Using Duik Bassel For Inverse Kinematics
"Rigging to Win!"
An Inverse Kinematics Duik Bassel Tutorial
Requires Photoshop CC, After Effects CC and the free Duik Bassel Plugin
Say hi to Handsome Harvey. He’s very happy to see you. Do you know why? Because he’s rigged to win using inverse kinematics. Today you’ll learn how to rig to win as well, by effectively rigging a character in After Effects using the latest 2018 Duik plugin, Bassel.
Inverse Kinematics just means that the body parts you want to move on your rig will move independently and won’t drag along the other parts with it. If you’d like a more detailed explanation, Google is your best friend. Or you could ask Harvey.
Step 1: Draw your Character
Now, Harvey is a wanted man. Wanted for this tutorial because of his clear, simplistic features and strong silhouette. Highly sought-after. Try not to overlap your character’s limbs too much or you will end up with a congested mess that looks a little bit like this during rigging:
Step 2: Separate the Body Parts
Don’t worry, he’s all digital. Cutting apart your character’s body shouldn’t hurt ‘em (much). You do want to retain some overlap, though, especially where the joints are. You can see that I have divided up his body into 14 different parts, all while overlapping one another. You are free to make more or fewer parts depending on your preferred level of complexity.
Make sure your image is saved out as large as you want your After Effects composition.
Save the image as a PSD and stick it in a new folder on your computer. All your Photoshop assets and After Effects files should remain in there for ease of access.
In Photoshop, collapse your character’s body parts, each with its own layer and name those accordingly (LHand, RFoot, etc). You are welcome to save out a new PSD if you don’t want to lose information.
Step 3: Import the Body to After Effects
Import your PSD to After Effects by going to File>Import>File…
Next, select your Photoshop file. Under the “Import As” dropdown, select “Composition”. Hit Open to import the file.
A new window will open up. Select “Merge Layer Styles into Footage” and hit OK.
Under the Project tab, you will find a new composition and a folder containing all of the Photoshop layers. Double-click the composition and each layer will transfer to the timeline.
Step 4: Rigging the Skeleton
Open up Duik Bassel by going to Window>Duik Bassel.jsx
Bassel has a handy new system which allows for easy hominoid skeleton rigging. This is found under Rigging>Create Structures>Hominoid. Click on it and Duik will work its magic!
You’ll end up with a complete skeleton for humanoid characters. All you have to do now is click and drag the bone joints on top of each corresponding body part of your character.
Select all of the Structure layers in the timeline (every layer whose title starts with the letter “S”) and return to the Duik window. Select Rigging>Links and Constraints>Auto-Rig and IK and once again, Duik will perform magic tricks and automatically create a rig. This doesn’t bind the rig to the artwork just yet.

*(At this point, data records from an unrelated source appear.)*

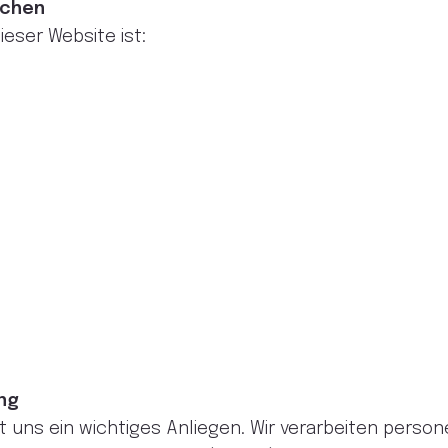
ichen
ieser Website ist:
ung
 uns ein wichtiges Anliegen. Wir verarbeiten perso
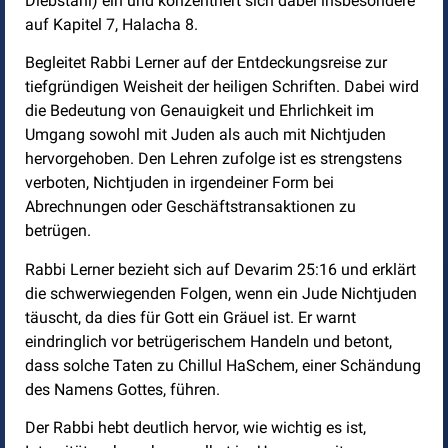
Diebstahl) ein und konzentriert sich dabei insbesondere
auf Kapitel 7, Halacha 8.
Begleitet Rabbi Lerner auf der Entdeckungsreise zur
tiefgründigen Weisheit der heiligen Schriften. Dabei wird
die Bedeutung von Genauigkeit und Ehrlichkeit im
Umgang sowohl mit Juden als auch mit Nichtjuden
hervorgehoben. Den Lehren zufolge ist es strengstens
verboten, Nichtjuden in irgendeiner Form bei
Abrechnungen oder Geschäftstransaktionen zu
betrügen.
Rabbi Lerner bezieht sich auf Devarim 25:16 und erklärt
die schwerwiegenden Folgen, wenn ein Jude Nichtjuden
täuscht, da dies für Gott ein Gräuel ist. Er warnt
eindringlich vor betrügerischem Handeln und betont,
dass solche Taten zu Chillul HaSchem, einer Schändung
des Namens Gottes, führen.
Der Rabbi hebt deutlich hervor, wie wichtig es ist,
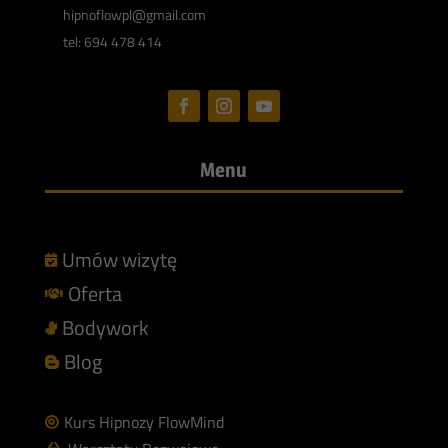
hipnoflowpl@gmail.com
tel: 694 478 414
Menu
Umów wizytę

Oferta

Bodywork

Blog

Kurs Hipnozy FlowMind

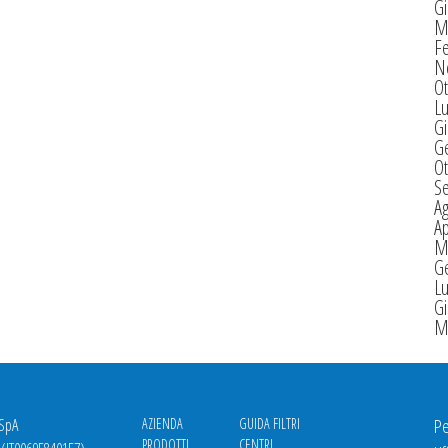
G
M
F
N
Ot
Lu
G
G
Ot
S
A
Ap
M
G
Lu
G
M
 SpA
AZIENDA
GUIDA FILTRI
Pe
PRODOTTI
CENTRI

(Tip: Make sure your art layers are unlocked or it won’t work.)
The rig will create controllers labelled with red symbols (and whose layers are marked with a “C”). These icons can be clicked and dragged to move the skeleton. Mess around with the controls to see if the body parts bend in the right directions when moved. Harvey’s knees were bending the wrong way so I clicked on the red foot icon and selected “Reverse” under the Project tab>Effect Controls>IK Foot.
Step 5: Binding the Artwork
The reason I had you create different layers for your character’s body is because this kind of rigging is rigid, meaning there will not be much fluidity to your character’s body parts, but they will be securely bound to the skeleton’s joints.
To bind the art to the rig, parent each art layer to the corresponding structure layer joint (remember, marked with an “S”) by using the whip tool or the dropdown menu next to it. So, parent the head art to the head structure, neck art to the neck structure, etc.
Step 6: Moving the Rig
Now that your character’s body parts have been parented to the rig structures, they can be moved by simply clicking and dragging the red icons to move the hands, feet, head, hips, torso or shoulders… within reason. Hyperextending the limbs makes for a nasty break.
GET… ME… OUT… OF THIS… BOX!
Step 7: Animation
This tutorial is more about rigging than keyframe animation, so I won’t go too into detail. Place keyframes along the timeline where you want your character’s body parts to move on the Controller (“C”) layers.
Also, this rigging system is super powerful, but it isn’t perfect all the time. You might have to make some keyframes to the art layers manually to get the desired results.
Don’t forget the power of Easy Ease (right click on keyframe>Keyframe Assistant>Easy Ease) for smooth animation.
That concludes the tutorial! See? Harvey’s waving goodbye. Goodbye, Harvey. I sure will miss that face.